Harvard Business School Strategy Unit Working Paper on The Value of Open Source Software by Manuel Hoffmann, Frank Nagle, Yanuo Zhou
The key highlights from the paper are
We estimate the supply-side value of widely-used OSS is $4.15 billion,but that the demand-side value is much larger at $8.8 trillion
…
Further, 96% of the demand-side value is created by only 5% of OSS developers
Why studying the value of FOSS is important
The parallels between shared grazing lands and shared digital infrastructure are palpable –the availability of communal grass to feed cattle, and in turn feed people, was critical to the agrarian economy, and the ability to not have to recreate code that someone else has already written is critical to the modern economy
Ammunition for FOSS advocates
Other recent studies have come to similar conclusions showing that open source software (OSS) appears in 96% of codebases (Synopsys 2023), and that some commercial software consists of up to 99.9% freely available OSS (Musseau et al., 2022)
With data from the United States the resulting estimates show a value of $2 billion for the OSS Apache Web Server in 2012 (Greenstein and Nagle, 2014) and a combined value of $4.5 billion for Apache and the increasingly popular OSS web server nginx in 2018 (Murciano-Goroff, et al., 2021)
We find a value ranging from $1.22 billion to $6.22 billion if we were to decide as a society to recreate all widely used OSS on the supply side. However, considering the actual usage of OSS leads to a demand-side value that is orders of magnitude larger and ranges from $2.59 trillion to $13.18 trillion, if each firm who used an OSS package had to recreate it from scratch(e.g., the concept of OSS did not exist). … However, as for any project, the evidence is not complete and we argue that we underestimate the value since our data, e.g.,does not include operating systems, which are a substantial omitted category of OSS
Not so great assumptions
Here, we do not incorporate consumption externalities, i.e., we do not allow a benefit to arise for the general public when a package has been created and we further make sure that each firm is only replacing a package they use once, since a replaced package can be used within a firm as a club good (e.g., see Cornes and Sandler, 1996).
For large firms, there will be overhead coordination costs associated with building and maintaining a club good (an internal package). This potentially means that the demand-side 8.8 trillion $ number is a lower-bound.
In this calculation, we implicitly do not incorporate any production externalities since we assume that there is no spillover knowledge from one package to the next that would lower the cost of programming.
This too we know to be false. Packaging and project management add considerable overhead for a software project. Spillover knowledge definitely reduces the cost of programming as the developer becomes comfortable with those aspects of a project over time. This potentially means that the supply-side 4.15 billion $ is an upper-bound.
At the repository level, we quantified each developer’s proportional work contribution by calculating their share of commits to the total number of commits for a repository
Commits aren’t the best indicator of a developer’s work contribution to a FOSS project e.g. what if the project uses squash merge to merge a large feature branch that contained 10s or 100s of commits. Lines of code aren’t a great indicator either e.g. complicated bugs that require 10s of hours of debugging might be fixed by a change in a single line of code. There are no clean/easy indicators to quantify the work contribution of a developer so such assumptions are inevitable.

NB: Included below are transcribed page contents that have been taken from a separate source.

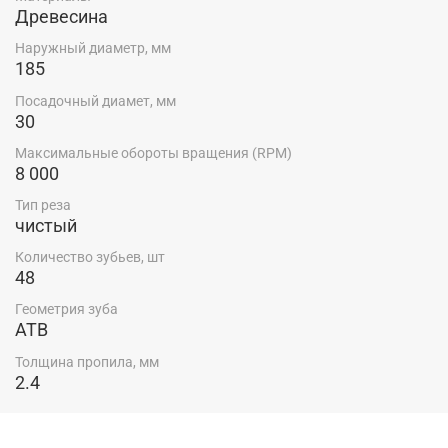
Древесина
Наружный диаметр, мм
185
Посадочный диамет, мм
30
Максимальные обороты вращения (RPM)
8 000
Тип реза
чистый
Количество зубьев, шт
48
Геометрия зуба
ATB
Толщина пропила, мм
2.4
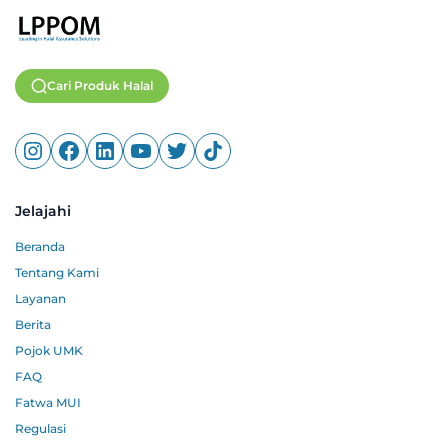
Cari Produk Halal
Jelajahi
Beranda
Tentang Kami
Layanan
Berita
Pojok UMK
FAQ
Fatwa MUI
Regulasi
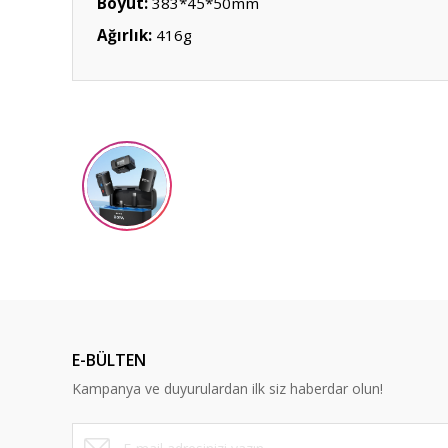
Boyut:
383*45*50mm
Ağırlık:
416g
Bu ürünün fiyat bilgisi, resim, ürün açıklamalarında ve diğ
Görüş ve önerileriniz için teşekkür ederiz.
Ürün resmi kalitesiz, bozuk veya görüntülenemiyor.
Ürün açıklamasında eksik bilgiler bulunuyor.
Ürün bilgilerinde hatalar bulunuyor.
Ürün fiyatı diğer sitelerden daha pahalı.
Bu ürüne benzer farklı alternatifler olmalı.
E-BÜLTEN
Kampanya ve duyurulardan ilk siz haberdar olun!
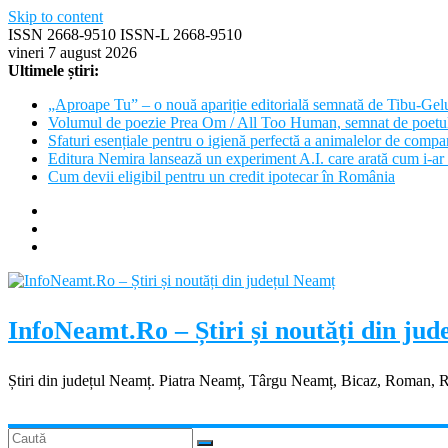
Skip to content
ISSN 2668-9510 ISSN-L 2668-9510
vineri 7 august 2026
Ultimele știri:
„Aproape Tu” – o nouă apariție editorială semnată de Tibu-Gel
Volumul de poezie Prea Om / All Too Human, semnat de poetu
Sfaturi esențiale pentru o igienă perfectă a animalelor de com
Editura Nemira lansează un experiment A.I. care arată cum i-ar 
Cum devii eligibil pentru un credit ipotecar în România
InfoNeamt.Ro – Știri și noutăți din ju
Știri din județul Neamț. Piatra Neamț, Târgu Neamț, Bicaz, Roman, 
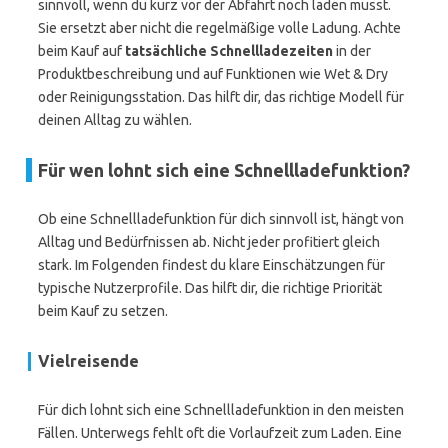
sinnvoll, wenn du kurz vor der Abfahrt noch laden musst.
Sie ersetzt aber nicht die regelmäßige volle Ladung. Achte
beim Kauf auf
tatsächliche Schnellladezeiten
in der
Produktbeschreibung und auf Funktionen wie Wet & Dry
oder Reinigungsstation. Das hilft dir, das richtige Modell für
deinen Alltag zu wählen.
Für wen lohnt sich eine Schnellladefunktion?
Ob eine Schnellladefunktion für dich sinnvoll ist, hängt von
Alltag und Bedürfnissen ab. Nicht jeder profitiert gleich
stark. Im Folgenden findest du klare Einschätzungen für
typische Nutzerprofile. Das hilft dir, die richtige Priorität
beim Kauf zu setzen.
Vielreisende
Für dich lohnt sich eine Schnellladefunktion in den meisten
Fällen. Unterwegs fehlt oft die Vorlaufzeit zum Laden. Eine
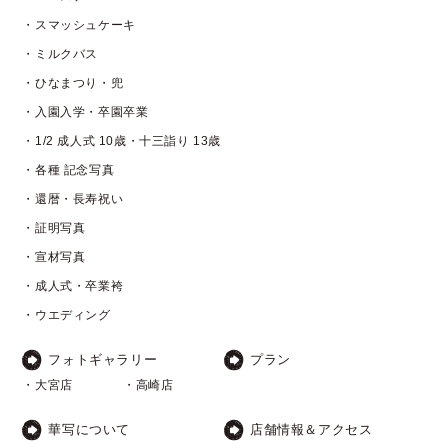
・スマッシュケーキ
・ミルクバス
・ひなまつり・兜
・入園入学・卒園卒業
・1/2 成人式 10歳・十三詣り 13歳
・各種 記念写真
・還暦・長寿祝い
・証明写真
・宣材写真
・成人式・卒業袴
・ウエディング
フォトギャラリー
プラン
・大宮店
・高崎店
華写について
店舗情報＆アクセス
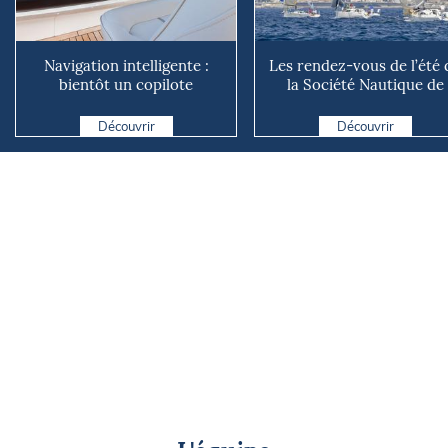
Navigation intelligente :
Les rendez-vous de l’été 
bientôt un copilote
la Société Nautique de
numérique sur nos voiliers ?
Marseille
Découvrir
Découvrir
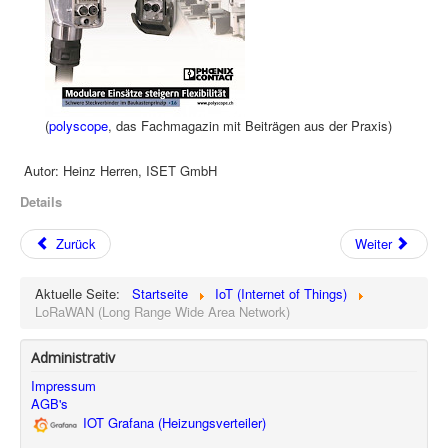
(
polyscope
, das Fachmagazin mit Beiträgen aus der Praxis)
Autor: Heinz Herren, ISET GmbH
Details
Zurück
Weiter
Aktuelle Seite:
Startseite
IoT (Internet of Things)
LoRaWAN (Long Range Wide Area Network)
Administrativ
Impressum
AGB's
IOT Grafana (Heizungsverteiler)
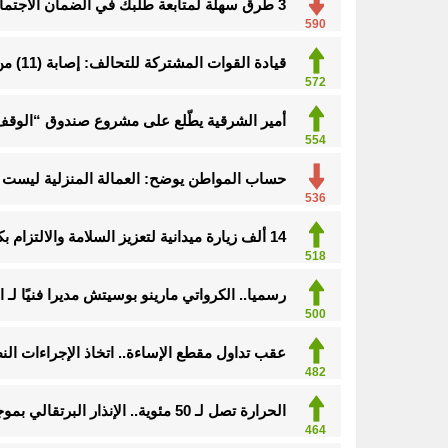
3 طرق سهلة لمتابعة طلبك في الضمان الاجتماعي.. وهذه الفئات معفاة
590
قيادة القوات المشتركة للتحالف: إصابة (11) من المدنيين بنجران نتيجة اعتداءات إرهابية حوثية
572
أمير الشرقية يطّلع على مشروع صندوق “الوقف 
554
حساب المواطن يوضح: العمالة المنزلية ليست م
536
14 ألف زيارة ميدانية لتعزيز السلامة والالتزام بكود البناء في الأحساء
518
رسميا.. الكرواتي مارينو بوسيتش مديرا فنيًا لـ ا
500
عقب تداول مقطع الإساءة.. اتخاذ الإجراءات ا
482
الحرارة تصل لـ 50 مئوية.. الإنذار البرتقالي بموجة حارة على الأحساء وعدة مدن بالشرقية
464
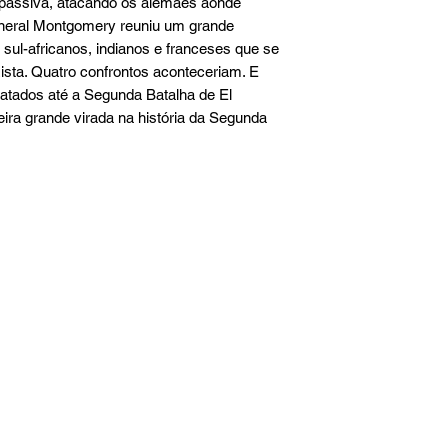
passiva, atacando os alemães aonde 
neral Montgomery reuniu um grande 
, sul-africanos, indianos e franceses que se 
sta. Quatro confrontos aconteceriam. E 
tados até a Segunda Batalha de El 
ira grande virada na história da Segunda 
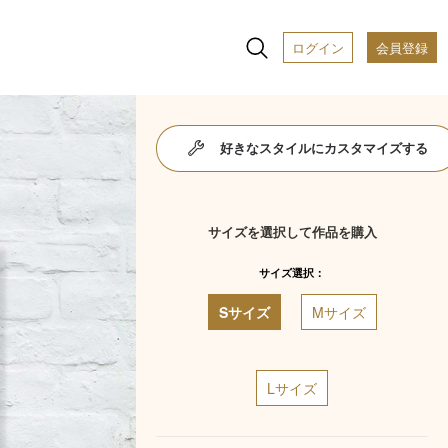
ログイン
会員登録
好きなスタイルにカスタマイズする
サイズを選択して作品を購入
サイズ選択：
Sサイズ
Mサイズ
Lサイズ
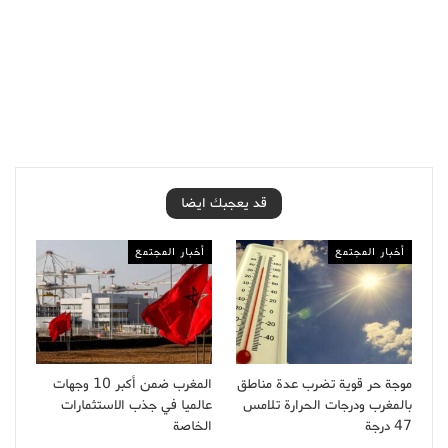
قد يعجبك ايضا
أخبار المجتمع
أخبار المجتمع
موجة حر قوية تضرب عدة مناطق
المغرب ضمن أكبر 10 وجهات
بالمغرب ودرجات الحرارة تلامس
عالميا في جذب الاستثمارات
47 درجة
الخاصة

Unexpected (to me) findings
We find that OSS packages created in Go have the highest value with $803millionin value that would have to be created from scratch if the OSS packages did not exist. Go is closely followed by JavaScript and Java with$758 million and$658 million, respectively. The value of C and Typescript is $406 million and $317 million, respectively,while Python has the lowest value of the top languages with around $55 million
Potential growth areas for FOSS
The industry with the highest usage value of around $43 billion is “Professional, Scientific, and Technical Services.”“Retail Trade” as well as “Administrative and Support and Waste Management and Remediation Services” make up another large part of the demand-side externally facing value of OSS with $36billion and $35billion, respectively. In contrast, industries that constitute just a small portion of the value are “Mining, Quarrying, and Oil and Gas Extraction”, “Utilities”, “Agriculture, Forestry, Fishing, and Hunting.” The latter industries are classical non-service sector industries and as such software is expected to play less of a role there.
I’ve been singing this song for a while but now I have the evidence to back it up - we should be advocating for people to apply computing to their domains instead of expecting them to abandon their domains to become generic software developers.
Giants in the FOSS ecosystem
Indeed, the last five percent of programmers, or 3,000 programmers, generate over 93% of the supply side value. Similarly, Panel B shows –when accounting for usage–that those last five percent generate over 96% of the demand side value.